Heartbreakingly inevitable yet an affirmation of life and love

We are consoled by the stunning and reassuring English scenery. The two men embark on a road trip which we know to be predominantly filmed in the Lake District although it is never specifically stated in the film. The comforting tones of October are beautifully shot by director, Harry Macqueen, as Sam and Tusker drive through the winding countryside, the journey a symbol of their endurance and the late season a metaphor for the autumn of Tusker’s life.  

The damp green fields and the changing trees and the glances full of compassion are soundtracked by Keaton Henson’s exquisite score. The classical music feels as though it is physically tugging at your heart and it is somewhat of a relief when Firth plays us out with a heartfelt crescendo on the piano at the end.

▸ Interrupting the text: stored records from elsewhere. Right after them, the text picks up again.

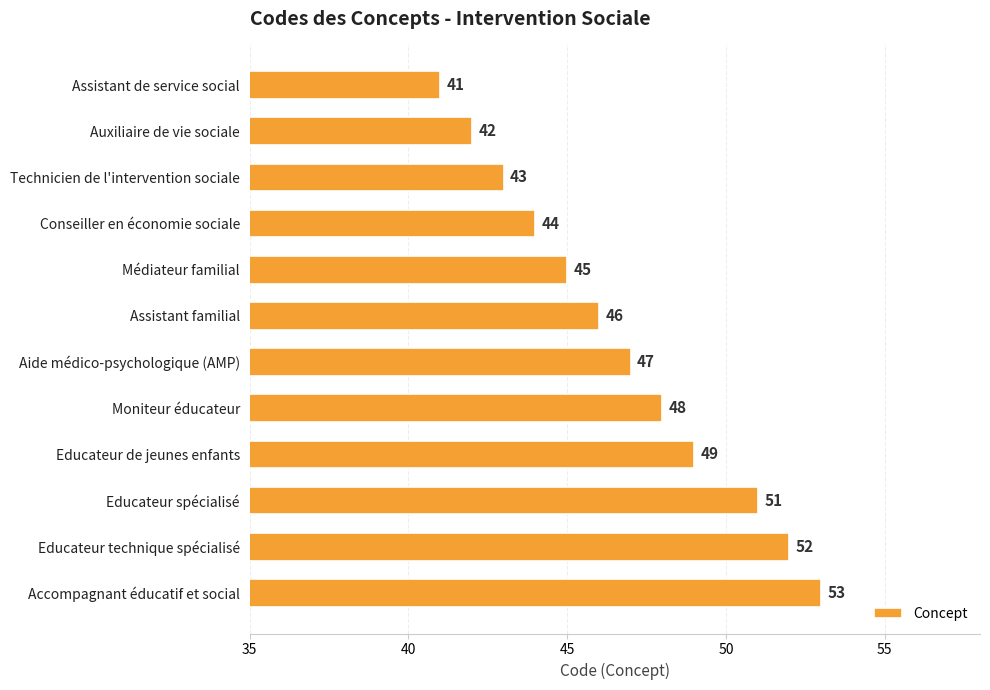

What is the average value?

47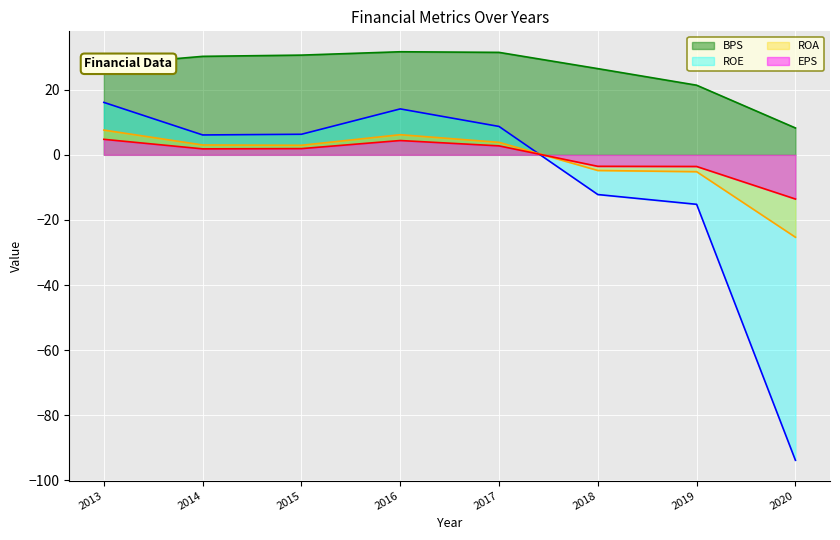

True or false: ROE has more than 0 points higher than both neighbors.

True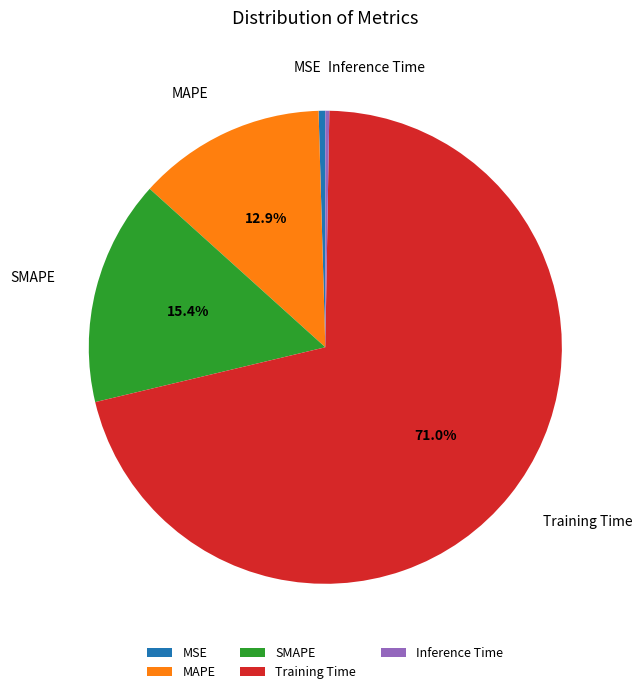

Is it true that MSE is 15% of the pie?

False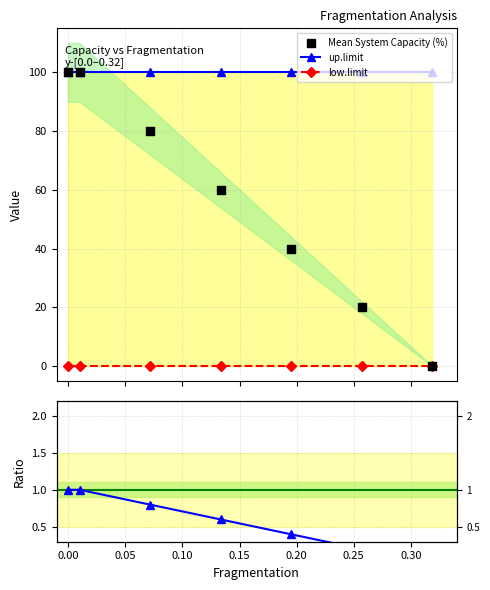

At how many categories does at least one series exceed 35?

7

The fact that Supernova portrays a same sex couple dealing with dementia is refreshing indeed and Firth and Tucci’s obvious chemistry and connection is unquestionable but if you replaced them with a female couple or a heterosexual couple, the film would not be altered. The love, the trust and the care is universal and beyond any notions of gender or sexuality. Firth and Tucci are however, without doubt, two of the finest actors of their generation and they portray this story effortlessly. 

Heartbreakingly inevitable yet an affirmation of life and love, Supernova is a subtle and moving tale of illness and intimacy.

Did you know? Stanley Tucci and Colin Firth are very close friends in real life. Tucci was the first to be cast and showed his friend the script before even asking director Harry Macqueen if he actually wanted to hire Firth.